The latest unemployment report showed that the jobless rate ticked down to 6.1 percent. But not everyone in the US is feeling that much relief. The jobless rates in some states are far higher — Nevada is currently at 7.9 percent, and Rhode Island is at 8.2.
The national jobless rate is one big indicator that represents what's going on in all of the smaller state economies in the US, both bad and good. Real estate brokerage site Movoto has compiled more than three decades of this data into one map, tracking the unemployment rate by state from the Carter Administration to today. During that period, the nation went through five recessions, as counted by the National Bureau of Economic Research.

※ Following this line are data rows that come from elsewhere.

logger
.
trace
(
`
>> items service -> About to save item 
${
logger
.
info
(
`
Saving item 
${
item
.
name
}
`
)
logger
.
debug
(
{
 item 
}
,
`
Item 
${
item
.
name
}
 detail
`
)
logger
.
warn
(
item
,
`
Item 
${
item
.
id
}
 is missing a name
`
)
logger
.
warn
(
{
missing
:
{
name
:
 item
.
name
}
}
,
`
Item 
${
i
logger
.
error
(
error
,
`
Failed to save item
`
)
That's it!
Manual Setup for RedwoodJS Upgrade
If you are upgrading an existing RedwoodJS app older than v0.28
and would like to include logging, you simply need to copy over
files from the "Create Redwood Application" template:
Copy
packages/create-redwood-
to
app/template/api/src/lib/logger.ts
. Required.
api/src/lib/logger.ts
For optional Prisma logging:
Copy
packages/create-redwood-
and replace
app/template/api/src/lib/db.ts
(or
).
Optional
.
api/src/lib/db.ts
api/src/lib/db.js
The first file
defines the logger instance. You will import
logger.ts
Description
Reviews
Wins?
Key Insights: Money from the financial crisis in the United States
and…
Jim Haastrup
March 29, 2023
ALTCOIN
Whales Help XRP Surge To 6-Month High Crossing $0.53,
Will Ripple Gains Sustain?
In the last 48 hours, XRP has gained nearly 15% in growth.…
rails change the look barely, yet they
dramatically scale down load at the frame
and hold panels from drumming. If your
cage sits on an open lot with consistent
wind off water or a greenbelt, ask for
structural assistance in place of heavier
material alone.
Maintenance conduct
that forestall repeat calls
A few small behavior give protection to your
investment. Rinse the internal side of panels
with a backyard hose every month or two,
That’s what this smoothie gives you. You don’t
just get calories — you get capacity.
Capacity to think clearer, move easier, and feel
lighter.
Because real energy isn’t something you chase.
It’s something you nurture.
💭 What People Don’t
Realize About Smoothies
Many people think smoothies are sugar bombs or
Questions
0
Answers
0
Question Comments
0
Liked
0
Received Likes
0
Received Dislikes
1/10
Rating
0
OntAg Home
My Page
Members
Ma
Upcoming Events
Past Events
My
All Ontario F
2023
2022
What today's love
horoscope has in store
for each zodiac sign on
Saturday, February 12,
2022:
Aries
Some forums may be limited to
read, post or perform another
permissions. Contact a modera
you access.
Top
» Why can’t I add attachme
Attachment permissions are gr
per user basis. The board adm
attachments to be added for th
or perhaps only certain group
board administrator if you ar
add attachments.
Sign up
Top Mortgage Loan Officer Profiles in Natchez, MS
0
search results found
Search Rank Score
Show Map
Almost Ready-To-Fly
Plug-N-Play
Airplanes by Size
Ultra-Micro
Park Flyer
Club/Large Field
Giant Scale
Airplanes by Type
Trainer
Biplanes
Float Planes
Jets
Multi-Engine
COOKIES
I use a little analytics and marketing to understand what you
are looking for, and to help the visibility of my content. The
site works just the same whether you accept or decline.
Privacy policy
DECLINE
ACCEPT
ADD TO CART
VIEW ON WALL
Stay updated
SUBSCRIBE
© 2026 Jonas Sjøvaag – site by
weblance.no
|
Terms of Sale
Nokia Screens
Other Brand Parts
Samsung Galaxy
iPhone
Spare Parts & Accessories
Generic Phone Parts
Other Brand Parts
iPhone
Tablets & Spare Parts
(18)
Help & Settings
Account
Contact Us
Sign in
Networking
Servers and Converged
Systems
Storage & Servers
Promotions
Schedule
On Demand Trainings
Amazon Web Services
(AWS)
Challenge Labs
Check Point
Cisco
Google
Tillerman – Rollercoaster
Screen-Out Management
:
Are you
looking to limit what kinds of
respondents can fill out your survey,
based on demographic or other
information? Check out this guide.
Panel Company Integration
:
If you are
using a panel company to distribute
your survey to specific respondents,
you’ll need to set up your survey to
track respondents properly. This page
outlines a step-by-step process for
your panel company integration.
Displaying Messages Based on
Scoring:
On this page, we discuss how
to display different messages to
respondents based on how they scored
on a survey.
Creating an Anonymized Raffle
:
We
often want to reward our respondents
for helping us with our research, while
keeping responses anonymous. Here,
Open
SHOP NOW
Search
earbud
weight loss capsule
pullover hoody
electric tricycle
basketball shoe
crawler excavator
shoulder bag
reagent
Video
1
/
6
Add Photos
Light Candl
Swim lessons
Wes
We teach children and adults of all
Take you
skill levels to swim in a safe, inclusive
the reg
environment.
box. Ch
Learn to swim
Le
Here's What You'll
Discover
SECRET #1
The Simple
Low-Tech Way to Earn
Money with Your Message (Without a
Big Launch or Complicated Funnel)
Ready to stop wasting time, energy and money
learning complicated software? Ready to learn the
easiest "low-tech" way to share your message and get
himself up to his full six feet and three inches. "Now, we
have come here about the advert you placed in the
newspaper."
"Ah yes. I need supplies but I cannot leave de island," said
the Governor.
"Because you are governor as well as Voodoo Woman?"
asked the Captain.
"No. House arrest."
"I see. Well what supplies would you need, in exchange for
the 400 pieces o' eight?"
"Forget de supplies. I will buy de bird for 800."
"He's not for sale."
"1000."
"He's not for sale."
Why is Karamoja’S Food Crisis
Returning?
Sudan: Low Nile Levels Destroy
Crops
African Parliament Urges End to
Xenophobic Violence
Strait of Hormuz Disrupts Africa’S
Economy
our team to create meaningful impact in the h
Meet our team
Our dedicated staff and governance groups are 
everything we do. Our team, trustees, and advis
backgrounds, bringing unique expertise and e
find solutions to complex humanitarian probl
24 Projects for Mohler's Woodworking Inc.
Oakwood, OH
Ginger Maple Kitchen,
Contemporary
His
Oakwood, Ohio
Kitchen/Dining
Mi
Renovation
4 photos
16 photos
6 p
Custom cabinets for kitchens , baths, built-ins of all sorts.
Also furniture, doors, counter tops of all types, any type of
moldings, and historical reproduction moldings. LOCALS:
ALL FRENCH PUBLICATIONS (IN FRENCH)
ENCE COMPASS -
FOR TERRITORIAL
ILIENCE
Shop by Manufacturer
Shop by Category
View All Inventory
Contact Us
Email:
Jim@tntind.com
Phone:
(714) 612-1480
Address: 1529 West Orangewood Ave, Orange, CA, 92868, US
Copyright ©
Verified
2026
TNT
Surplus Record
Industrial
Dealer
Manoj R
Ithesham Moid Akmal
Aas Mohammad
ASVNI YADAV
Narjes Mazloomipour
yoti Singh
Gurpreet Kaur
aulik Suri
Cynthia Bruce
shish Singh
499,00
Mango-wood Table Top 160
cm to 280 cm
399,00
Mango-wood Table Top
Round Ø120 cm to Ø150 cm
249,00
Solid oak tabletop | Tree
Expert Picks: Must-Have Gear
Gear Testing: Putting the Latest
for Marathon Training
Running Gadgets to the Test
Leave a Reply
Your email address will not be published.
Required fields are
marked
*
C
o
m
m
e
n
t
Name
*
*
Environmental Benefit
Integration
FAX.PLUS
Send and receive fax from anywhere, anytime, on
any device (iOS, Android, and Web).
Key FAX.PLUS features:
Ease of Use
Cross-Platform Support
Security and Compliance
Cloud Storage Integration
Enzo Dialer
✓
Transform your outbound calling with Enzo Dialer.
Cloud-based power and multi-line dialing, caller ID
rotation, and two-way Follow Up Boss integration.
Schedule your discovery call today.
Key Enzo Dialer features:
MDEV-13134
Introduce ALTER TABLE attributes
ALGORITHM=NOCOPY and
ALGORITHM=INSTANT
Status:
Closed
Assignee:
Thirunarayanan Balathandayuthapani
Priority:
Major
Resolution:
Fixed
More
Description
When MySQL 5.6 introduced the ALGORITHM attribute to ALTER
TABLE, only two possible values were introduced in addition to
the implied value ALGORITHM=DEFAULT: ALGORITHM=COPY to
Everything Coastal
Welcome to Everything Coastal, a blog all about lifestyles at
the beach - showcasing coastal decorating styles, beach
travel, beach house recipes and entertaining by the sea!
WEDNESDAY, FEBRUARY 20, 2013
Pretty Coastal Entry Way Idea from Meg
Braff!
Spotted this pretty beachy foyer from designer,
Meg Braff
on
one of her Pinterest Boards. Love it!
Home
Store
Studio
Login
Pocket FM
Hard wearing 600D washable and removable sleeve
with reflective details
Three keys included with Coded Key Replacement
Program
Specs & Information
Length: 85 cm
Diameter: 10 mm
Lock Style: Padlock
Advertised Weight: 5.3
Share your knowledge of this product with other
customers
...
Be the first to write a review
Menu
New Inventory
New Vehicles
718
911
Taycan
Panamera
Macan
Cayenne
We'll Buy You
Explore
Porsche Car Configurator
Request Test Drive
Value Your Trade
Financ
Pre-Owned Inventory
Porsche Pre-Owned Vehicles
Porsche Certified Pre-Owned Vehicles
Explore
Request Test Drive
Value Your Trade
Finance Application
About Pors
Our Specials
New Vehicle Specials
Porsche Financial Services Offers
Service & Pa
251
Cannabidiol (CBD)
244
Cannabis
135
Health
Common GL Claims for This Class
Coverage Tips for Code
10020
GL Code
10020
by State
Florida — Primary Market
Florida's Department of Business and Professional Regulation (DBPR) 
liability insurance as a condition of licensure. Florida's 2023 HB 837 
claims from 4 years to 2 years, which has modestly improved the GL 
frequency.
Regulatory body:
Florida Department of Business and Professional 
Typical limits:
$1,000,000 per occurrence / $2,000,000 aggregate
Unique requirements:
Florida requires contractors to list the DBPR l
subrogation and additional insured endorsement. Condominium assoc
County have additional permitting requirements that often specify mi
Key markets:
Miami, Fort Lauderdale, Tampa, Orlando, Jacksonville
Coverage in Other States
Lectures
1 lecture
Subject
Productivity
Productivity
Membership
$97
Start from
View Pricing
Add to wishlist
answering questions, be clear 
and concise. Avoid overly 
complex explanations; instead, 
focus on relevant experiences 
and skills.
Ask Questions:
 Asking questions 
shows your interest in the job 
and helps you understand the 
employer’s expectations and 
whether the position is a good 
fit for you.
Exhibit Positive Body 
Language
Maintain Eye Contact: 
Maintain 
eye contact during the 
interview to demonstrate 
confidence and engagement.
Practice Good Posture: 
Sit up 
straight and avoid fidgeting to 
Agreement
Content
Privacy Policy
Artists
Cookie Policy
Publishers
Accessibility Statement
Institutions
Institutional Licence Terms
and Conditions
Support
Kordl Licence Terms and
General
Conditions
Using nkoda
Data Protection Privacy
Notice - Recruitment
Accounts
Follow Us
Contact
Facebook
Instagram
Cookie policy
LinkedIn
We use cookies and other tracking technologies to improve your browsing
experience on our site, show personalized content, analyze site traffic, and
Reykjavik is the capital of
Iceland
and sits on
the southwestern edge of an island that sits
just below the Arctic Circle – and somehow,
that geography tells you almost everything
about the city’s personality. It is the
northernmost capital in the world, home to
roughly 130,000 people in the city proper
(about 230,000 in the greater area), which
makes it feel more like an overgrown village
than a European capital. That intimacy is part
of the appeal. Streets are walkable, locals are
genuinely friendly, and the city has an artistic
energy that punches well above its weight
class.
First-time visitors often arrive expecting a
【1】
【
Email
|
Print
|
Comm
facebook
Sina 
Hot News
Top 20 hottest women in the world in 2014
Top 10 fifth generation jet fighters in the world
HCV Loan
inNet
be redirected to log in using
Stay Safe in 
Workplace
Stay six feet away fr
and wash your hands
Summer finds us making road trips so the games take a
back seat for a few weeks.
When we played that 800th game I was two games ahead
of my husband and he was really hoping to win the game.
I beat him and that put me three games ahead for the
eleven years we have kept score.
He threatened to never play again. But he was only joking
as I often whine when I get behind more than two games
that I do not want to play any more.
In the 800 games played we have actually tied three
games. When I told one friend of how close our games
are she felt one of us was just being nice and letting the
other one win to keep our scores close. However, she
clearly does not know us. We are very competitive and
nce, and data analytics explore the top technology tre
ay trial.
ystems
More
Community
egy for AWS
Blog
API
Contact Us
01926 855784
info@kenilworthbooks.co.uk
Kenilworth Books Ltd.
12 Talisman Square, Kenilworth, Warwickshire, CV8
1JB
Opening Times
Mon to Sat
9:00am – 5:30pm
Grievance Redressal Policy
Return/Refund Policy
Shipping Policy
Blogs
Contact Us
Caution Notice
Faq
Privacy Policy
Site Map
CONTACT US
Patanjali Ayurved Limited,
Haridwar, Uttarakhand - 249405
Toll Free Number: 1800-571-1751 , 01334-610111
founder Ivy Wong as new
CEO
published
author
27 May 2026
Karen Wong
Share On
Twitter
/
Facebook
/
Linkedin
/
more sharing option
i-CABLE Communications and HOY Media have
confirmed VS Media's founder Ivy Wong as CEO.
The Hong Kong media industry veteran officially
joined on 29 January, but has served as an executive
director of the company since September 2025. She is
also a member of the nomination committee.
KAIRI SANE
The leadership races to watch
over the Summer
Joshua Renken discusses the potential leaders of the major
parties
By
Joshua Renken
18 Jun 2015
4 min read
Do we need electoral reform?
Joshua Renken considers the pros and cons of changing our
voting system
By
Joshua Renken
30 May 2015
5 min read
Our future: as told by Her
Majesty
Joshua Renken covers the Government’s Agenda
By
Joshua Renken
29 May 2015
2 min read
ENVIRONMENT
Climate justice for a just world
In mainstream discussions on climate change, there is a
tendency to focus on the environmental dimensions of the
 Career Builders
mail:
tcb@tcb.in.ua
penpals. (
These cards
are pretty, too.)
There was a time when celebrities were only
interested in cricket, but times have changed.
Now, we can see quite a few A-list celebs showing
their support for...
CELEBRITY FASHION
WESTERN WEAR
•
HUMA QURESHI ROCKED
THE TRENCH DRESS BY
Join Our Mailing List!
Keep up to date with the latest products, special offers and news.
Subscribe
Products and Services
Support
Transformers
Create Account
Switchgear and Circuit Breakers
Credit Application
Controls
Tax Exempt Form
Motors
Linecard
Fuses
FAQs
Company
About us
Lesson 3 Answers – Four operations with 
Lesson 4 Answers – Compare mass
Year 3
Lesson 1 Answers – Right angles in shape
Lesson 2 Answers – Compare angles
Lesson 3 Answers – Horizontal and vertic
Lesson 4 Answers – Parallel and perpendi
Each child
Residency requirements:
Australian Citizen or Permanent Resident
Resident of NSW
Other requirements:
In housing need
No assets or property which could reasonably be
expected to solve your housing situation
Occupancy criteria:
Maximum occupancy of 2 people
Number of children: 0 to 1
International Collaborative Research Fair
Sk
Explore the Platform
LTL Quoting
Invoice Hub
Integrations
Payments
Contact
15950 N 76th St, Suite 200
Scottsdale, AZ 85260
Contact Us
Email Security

The map picks up on many sorts of things that can send a state's jobless rate spiking — watch for Louisiana flickering darker in 2005 after Hurricane Katrina or for the beating Michigan's auto industry took in the early-1980s recession — and drives home the point that even when the economy looks pretty good, it can still be pretty bad in some places. The reverse is true, too — look at how oil-rich North Dakota stays pale throughout the Great Recession.
Movoto says it made the map as part of a project to "analyze the impact of presidencies" on the unemployment rate — hence the presidents at the bottom of the map. And while presidents pursue particular economic agendas, many experts agree that presidents aren't all that responsible for the unemployment rate at any given time.